Gabriel was admitted to the New York Bar in 2002 and gained international experience as a foreign associate at Shearman & Sterling, also in New York.

Relevant Experience

  • Represented the underwriters in the initial public offering of 33,660,589 Class A common shares by BBB Foods, in the New York Stock Exchange (NYSE) raising gross proceeds of approximately USD$589 million.
  • Represented Goldman Sachs and Prudential in a MX$2,800 million private debt placement by FIBRA EXI, which proceeds were used to refinance FIBRA EXI’s existing debt.
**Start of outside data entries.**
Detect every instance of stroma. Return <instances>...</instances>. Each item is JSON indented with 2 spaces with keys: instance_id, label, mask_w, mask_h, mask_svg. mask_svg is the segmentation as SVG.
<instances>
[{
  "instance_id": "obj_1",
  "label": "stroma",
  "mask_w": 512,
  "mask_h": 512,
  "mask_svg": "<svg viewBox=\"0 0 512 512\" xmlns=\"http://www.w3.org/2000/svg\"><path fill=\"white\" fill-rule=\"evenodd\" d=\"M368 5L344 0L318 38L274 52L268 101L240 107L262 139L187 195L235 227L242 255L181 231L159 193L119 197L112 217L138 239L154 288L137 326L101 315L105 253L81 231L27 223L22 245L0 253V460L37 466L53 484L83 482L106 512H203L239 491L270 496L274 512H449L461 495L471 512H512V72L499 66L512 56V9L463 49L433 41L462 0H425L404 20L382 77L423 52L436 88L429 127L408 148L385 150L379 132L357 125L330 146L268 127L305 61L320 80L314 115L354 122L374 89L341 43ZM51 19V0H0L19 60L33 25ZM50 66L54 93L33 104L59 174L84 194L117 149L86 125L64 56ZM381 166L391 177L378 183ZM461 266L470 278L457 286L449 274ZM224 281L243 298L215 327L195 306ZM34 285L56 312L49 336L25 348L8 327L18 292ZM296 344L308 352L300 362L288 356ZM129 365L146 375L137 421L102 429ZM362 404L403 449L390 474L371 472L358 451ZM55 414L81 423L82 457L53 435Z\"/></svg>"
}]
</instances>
This financing is the first international private placement by a Fibra E.
  • Represented Ainda, Energía & Infraestructura in the establishment and closing of its second private equity fund for MXN$6,135 million, focused on investing in energy and infrastructure projects.
  • Represented a special purpose acquisition trust managed by MIP in a USD$6.2 billion acquisition financing of a power portfolio consisting of 12 combined-cycle power plants and 1 wind power plant with a total capacity of 8.5 GW, which were owned by Iberdola. Also represented MIP in the structuring and establishment of the acquisition trust and equity vehicle through a public offering of CKDs that were subscribed and paid by the Mexican National Infrastructure Fund (FONADIN).
  • Represented Concesionaria AT-AT in the restructuring of its senior secured loan, which involved increasing it from MXN$5,310 million to MXN$7,200 million, and in a MXN$2,214 million secured VAT loan, both supporting the development and construction of the "Atizapán Atlacomulco" highway.
  • Represented FIEMEX, a special purpose acquisition trust managed by MIP, in the offering of its USD$1.49 billion 7.25% Senior Secured Notes due 2041. FIEMEX used part of the net proceeds to repay a bridge loan related to the USD$6.2 billion acquisition of power assets from Iberdrola. The notes are secured by FIEMEX’s power plants and related cash flows, along with the rest of FIEMEX creditors.
  • Represented the initial purchasers in the offering by Orbia of its USD$650 million 6.800% Senior Notes due 2030, and its USD$450 million 7.500% Senior Notes due 2035. In addition, we represented J.P. Morgan, Mizuho and Morgan Stanley in the concurrent tender offer by Orbia for all of its 1.875% Senior Notes due 2026.
  • Represented Santander México and the other syndicate banks in a MXN$6 billion syndicated loan to Grupo Trimex, one of Mexico’s leading agro-industrial companies. The transaction involved the structuring of secured obligations and the incorporation of sustainability-linked features.
  • Represented MIP in the structuring of Fibra-E FIEMEX, and FIEMEX’s in its USD $4.5 billion initial CBFE issuance to acquire 12 combined-cycle power generation plants and one wind farm from CKD FIECK, previously structured by MIP to raise funds from FONADIN, for the acquisition of these power plants from Iberdrola. These power plants were acquired from CKD FIECK in exchange for CBFEs issued by FIEMEX, which were subsequently distributed to FONADIN and Afores as holders of FIECK’s CKDs. FIECK was structured by MIP to raise funds from FONADIN to purchase these power plants from Iberdrola in February 2024.

Awards and Recognitions

  • Ranked in Chambers Latam, Capital Markets, Energy and Infrastructure Projects, 2026.
  • Ranked in Chambers Global, Capital Markets, Energy and Infrastructure Projects, 2026.
  • “Recommended”, Legal 500, Energy and Infrastructure Projects, Banking and Finance, Capital Markets, 2026.
  • "Highly Regarded", IFLR1000, Banking and Finance, Capital Markets, Energy and Infrastructure Projects, and Mergers and Acquisitions, 2025.

Education

  • Master of Laws (LL.M) & Management Certificate, Northwestern University School of Law y Kellogg School of Management, Evanston, 1999.
  • Law Degree, Instituto Tecnológico Autónomo de México, Mexico City, 1995.